Every day, I realize that my life did not turn out the way that I thought it would. I have always loved writing and thought that would be the perfect career to pursue. I worked as hard as I possibly could. This eventually earned me the Outstanding Journalism Student Award in 2006 from Southern Illinois University Edwardsville.
When I graduated, I believed that the world was my oyster. I could literally do anything that I wanted to do. Then, I managed to get a job as an Editor for two local newspapers. I was over the moon! I was writing my own stories, taking my own photographs and even managed two reporters. Finally, my dream was a reality, or so I thought.
I began working long hours for very little pay. My boss turned out to be extremely sexist and anytime anything went wrong with the ancient computer software we were using, I was blamed for “not knowing how to use it.” Did I mention that no health benefits were offered?

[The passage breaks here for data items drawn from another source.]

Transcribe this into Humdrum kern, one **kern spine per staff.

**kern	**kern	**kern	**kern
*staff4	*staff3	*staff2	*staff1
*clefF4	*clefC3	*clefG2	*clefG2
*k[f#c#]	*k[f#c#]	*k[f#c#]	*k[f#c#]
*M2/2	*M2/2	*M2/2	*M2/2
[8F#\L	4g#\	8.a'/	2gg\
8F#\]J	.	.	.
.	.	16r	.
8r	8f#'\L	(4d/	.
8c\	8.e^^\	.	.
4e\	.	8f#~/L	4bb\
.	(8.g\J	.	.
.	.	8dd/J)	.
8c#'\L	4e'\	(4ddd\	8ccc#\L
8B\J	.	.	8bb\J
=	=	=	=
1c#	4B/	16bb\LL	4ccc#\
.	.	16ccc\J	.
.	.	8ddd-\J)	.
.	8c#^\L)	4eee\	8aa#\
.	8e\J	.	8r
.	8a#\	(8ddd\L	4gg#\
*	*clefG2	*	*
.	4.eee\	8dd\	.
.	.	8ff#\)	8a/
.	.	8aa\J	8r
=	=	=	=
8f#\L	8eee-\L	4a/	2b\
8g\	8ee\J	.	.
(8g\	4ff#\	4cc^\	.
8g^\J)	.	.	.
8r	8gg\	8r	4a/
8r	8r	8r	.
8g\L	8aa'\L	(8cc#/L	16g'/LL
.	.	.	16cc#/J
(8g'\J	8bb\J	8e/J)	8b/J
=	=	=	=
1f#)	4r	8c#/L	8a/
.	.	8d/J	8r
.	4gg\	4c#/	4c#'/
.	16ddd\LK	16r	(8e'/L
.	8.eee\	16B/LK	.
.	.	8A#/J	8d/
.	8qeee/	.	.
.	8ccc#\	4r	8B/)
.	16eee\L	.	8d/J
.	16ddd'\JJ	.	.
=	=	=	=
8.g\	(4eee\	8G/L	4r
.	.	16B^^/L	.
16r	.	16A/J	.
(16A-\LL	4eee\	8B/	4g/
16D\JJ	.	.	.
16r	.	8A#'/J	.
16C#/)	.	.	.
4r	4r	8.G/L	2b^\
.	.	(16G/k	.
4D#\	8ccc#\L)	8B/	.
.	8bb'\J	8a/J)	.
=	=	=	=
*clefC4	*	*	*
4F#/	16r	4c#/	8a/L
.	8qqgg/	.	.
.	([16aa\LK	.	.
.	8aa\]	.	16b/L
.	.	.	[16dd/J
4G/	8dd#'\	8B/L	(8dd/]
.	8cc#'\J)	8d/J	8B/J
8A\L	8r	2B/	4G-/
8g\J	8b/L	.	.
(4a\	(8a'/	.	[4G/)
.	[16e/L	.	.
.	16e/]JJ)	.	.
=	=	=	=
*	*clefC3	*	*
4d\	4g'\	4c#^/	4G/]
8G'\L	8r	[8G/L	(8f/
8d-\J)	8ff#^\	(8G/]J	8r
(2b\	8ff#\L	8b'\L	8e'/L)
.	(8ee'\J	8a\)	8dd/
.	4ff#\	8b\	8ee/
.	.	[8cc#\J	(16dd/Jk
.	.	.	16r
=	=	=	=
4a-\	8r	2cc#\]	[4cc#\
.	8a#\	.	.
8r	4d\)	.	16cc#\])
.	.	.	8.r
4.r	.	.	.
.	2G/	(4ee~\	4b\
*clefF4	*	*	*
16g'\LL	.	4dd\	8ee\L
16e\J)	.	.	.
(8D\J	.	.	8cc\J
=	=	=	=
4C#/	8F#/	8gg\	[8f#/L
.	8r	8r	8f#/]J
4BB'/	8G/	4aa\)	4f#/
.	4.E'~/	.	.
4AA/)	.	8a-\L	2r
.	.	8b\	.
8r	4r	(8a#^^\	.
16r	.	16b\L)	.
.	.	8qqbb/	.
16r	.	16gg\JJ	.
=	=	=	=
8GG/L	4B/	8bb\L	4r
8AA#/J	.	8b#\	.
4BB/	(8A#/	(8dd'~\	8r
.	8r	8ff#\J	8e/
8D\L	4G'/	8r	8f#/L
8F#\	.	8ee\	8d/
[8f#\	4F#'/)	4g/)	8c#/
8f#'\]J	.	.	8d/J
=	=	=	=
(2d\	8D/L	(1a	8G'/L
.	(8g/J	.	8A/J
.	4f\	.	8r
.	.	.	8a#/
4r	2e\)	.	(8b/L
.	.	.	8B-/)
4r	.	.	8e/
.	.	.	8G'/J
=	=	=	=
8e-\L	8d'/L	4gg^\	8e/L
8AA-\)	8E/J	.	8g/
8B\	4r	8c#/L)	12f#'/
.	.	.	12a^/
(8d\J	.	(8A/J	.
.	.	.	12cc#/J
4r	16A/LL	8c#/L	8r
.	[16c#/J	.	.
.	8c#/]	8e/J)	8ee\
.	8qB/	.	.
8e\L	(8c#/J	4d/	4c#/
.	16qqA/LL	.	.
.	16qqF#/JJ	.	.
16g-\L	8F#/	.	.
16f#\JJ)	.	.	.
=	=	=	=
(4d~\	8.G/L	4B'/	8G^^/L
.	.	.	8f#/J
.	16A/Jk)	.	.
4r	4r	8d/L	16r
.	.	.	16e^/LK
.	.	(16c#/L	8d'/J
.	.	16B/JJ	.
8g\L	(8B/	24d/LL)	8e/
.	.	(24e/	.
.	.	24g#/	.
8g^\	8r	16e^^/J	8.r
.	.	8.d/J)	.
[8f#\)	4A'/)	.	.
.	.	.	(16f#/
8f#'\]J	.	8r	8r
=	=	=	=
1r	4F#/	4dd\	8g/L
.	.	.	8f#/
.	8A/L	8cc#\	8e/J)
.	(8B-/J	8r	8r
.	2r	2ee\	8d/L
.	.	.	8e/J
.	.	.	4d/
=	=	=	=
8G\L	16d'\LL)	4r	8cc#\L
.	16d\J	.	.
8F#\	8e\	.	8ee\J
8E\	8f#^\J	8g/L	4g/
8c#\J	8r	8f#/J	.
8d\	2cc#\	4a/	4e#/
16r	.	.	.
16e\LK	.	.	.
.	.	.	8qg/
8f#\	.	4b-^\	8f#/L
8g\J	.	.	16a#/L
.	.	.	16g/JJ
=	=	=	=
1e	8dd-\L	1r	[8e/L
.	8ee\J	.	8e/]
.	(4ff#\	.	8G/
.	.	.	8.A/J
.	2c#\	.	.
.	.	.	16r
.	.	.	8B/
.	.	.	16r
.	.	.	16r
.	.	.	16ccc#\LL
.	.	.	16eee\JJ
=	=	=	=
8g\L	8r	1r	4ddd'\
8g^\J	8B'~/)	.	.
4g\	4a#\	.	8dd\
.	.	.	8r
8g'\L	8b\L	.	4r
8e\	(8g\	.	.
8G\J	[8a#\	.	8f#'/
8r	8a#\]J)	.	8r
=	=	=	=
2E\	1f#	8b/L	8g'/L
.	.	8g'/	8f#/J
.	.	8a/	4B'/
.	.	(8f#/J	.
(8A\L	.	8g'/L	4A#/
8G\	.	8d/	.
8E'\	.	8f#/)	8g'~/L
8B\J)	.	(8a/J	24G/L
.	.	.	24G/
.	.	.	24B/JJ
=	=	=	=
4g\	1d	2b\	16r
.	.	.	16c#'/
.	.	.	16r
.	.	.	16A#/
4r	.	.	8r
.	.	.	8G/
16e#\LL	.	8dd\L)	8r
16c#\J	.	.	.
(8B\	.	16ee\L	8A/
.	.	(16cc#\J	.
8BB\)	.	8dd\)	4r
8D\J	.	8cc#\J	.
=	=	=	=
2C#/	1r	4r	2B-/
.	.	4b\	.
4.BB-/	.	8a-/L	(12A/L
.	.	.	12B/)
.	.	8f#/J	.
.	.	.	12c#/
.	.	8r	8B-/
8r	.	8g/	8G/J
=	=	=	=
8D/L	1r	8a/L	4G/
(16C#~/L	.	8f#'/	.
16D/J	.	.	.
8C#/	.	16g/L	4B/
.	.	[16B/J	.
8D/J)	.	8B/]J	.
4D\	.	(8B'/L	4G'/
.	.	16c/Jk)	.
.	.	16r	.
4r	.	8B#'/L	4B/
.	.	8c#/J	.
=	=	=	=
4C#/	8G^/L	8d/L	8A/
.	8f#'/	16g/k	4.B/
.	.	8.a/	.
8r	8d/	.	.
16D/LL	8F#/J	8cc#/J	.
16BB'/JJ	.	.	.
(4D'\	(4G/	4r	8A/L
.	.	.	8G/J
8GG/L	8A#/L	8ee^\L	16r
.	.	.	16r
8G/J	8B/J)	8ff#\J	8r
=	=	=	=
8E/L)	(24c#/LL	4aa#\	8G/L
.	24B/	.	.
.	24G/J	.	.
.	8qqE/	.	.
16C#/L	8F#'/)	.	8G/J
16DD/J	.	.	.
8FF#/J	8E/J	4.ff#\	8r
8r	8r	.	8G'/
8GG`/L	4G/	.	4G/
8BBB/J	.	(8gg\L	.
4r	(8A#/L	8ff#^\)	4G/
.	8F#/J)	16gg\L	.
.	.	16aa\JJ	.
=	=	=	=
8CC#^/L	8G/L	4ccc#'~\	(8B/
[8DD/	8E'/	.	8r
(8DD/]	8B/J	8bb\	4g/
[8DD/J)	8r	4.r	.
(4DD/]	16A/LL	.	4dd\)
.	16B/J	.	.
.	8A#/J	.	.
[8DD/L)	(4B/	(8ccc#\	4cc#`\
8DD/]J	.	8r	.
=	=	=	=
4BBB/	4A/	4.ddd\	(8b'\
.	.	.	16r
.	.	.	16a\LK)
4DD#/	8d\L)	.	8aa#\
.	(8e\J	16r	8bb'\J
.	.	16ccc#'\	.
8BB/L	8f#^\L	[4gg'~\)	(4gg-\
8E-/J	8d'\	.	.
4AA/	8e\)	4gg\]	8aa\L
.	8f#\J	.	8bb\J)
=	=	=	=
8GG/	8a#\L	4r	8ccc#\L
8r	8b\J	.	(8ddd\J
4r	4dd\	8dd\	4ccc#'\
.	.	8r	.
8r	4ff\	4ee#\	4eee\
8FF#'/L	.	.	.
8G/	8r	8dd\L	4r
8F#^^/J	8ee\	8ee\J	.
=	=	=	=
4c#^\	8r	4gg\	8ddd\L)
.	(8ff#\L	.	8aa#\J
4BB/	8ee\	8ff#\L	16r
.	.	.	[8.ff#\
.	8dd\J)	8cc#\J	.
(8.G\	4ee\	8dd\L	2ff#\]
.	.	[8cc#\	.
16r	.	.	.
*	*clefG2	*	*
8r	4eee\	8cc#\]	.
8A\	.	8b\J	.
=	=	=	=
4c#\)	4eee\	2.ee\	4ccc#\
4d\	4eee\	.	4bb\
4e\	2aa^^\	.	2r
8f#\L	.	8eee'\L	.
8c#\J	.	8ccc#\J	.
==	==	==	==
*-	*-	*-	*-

Eventually, I moved on to yet another job. The job was not something that I was passionate about, but, it paid the bills. I found this to be the sad truth about every job that I took thereafter. I felt like a nomad, moving from job to job trying to find something that I could get excited about and use my skills and talents.
Music is a huge part of my life. I have been writing song lyrics for 12 years. I view it as a diary of my life. When I tried to pursue this avenue of employment, I was told by several production companies that my work was amazing. Now all I had to do was give them X amount of money to make my dream come true. Sadly, I gave in once. The result was not good. I do own the rights to the five songs that were created, but that’s as far as it went. In order to get my songs “pushed forward,” I would have to pay the company (ies) even more money.
I then thought that publishing a book of my lyrics in poetry form would be the next logical step. Again, I had to invest a substantial sum of money to get the book published. And the company wanted, you guessed it, more money to market my book.
Now, I am very interested in the thought of being a Life Coach. I have the background in communications and certainly have enough life experience to help those in need. But, much like going back to school, the program that I am interested in costs money.
Why do we have to throw money at our dreams? Our dreams are the things that make us happy and ultimately, what will allow us to earn a substantial living. It seems that in America we have to buy our dreams. And I, for one, do not have the funding to make these dreams come to fruition.